It’s perhaps one of the most dramatic royal events to ever happen in our lifetimes, but it doesn’t involve the British monarchy.
On a summer’s night in Nepal in 2001, a drunk Crown Prince Dipendra Bir Bikram Shah ambushed a royal family gathering, opening fire and killing nine people — including his father, the King — before later turning the gun on himself.
In a single night, Nepal’s royal family was almost entirely wiped out. Their killer lay in a hospital bed in a coma, having been proclaimed King the moment his father died.
The massacre reportedly followed an argument between Dipendra and his parents, who objected to his plans to marry local aristocrat Devyani Rana.
It is believed Dipendra was threatened with being disinherited if he continued with the match and this may have been what drove him to murder on June 1, 2001.

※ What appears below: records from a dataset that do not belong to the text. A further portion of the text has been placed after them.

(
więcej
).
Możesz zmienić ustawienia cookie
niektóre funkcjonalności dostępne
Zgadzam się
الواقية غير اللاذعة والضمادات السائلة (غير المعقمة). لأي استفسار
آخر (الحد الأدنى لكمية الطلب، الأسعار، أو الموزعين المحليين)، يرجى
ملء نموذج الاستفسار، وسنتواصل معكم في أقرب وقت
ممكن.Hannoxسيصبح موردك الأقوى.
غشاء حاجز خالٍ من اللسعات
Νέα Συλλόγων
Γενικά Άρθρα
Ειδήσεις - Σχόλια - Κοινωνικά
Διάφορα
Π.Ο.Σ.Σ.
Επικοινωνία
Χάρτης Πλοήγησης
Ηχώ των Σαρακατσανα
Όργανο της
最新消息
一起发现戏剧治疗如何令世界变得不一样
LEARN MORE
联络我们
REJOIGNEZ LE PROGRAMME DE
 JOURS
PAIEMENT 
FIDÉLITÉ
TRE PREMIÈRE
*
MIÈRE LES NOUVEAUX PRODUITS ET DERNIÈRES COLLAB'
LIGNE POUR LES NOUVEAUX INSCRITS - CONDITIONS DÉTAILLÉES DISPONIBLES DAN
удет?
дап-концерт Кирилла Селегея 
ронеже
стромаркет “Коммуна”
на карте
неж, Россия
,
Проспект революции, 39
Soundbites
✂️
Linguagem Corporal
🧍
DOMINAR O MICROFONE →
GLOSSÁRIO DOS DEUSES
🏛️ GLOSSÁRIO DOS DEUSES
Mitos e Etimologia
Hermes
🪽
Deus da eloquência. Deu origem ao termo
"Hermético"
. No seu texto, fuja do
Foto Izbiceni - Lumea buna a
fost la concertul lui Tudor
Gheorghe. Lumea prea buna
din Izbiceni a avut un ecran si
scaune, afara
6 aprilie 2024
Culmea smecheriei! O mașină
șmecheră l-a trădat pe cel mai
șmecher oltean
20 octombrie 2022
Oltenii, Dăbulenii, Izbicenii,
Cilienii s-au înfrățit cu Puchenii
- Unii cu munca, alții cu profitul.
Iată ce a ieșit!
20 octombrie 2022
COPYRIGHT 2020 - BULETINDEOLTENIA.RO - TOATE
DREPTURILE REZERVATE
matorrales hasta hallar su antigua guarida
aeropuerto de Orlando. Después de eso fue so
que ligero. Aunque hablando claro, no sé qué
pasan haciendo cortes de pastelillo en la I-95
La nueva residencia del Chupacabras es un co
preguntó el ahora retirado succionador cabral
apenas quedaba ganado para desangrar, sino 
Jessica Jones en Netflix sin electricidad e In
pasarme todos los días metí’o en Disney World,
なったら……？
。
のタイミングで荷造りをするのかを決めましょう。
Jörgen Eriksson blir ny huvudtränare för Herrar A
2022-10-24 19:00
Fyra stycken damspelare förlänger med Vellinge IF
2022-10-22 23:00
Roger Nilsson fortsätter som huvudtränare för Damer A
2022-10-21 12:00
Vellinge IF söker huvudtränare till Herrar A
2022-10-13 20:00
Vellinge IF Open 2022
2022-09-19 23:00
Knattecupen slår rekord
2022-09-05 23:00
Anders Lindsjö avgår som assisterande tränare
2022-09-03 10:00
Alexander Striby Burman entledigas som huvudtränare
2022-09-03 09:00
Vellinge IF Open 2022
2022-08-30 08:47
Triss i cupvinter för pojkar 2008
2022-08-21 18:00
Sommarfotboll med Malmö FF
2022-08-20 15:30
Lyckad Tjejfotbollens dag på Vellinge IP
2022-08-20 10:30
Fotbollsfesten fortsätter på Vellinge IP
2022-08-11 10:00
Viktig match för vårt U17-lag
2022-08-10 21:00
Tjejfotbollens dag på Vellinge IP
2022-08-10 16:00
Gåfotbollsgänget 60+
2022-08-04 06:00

Other experts have suggested the King’s decision to move towards a constitutional monarchy after an uprising in the 1990s had angered his son, who felt he was giving too much power away and worried about inheriting a diminished role.
While we may never know his real intentions, Dipendra wasn’t a ruler for long. Hours after the massacre, he was declared brain dead and his uncle Gyanendra became Nepal’s third King in three days.
The events shocked the nation, prompting a grieving public to take to the streets and riot for several days.
Many were incredulous that the popular prince could be responsible for such violence.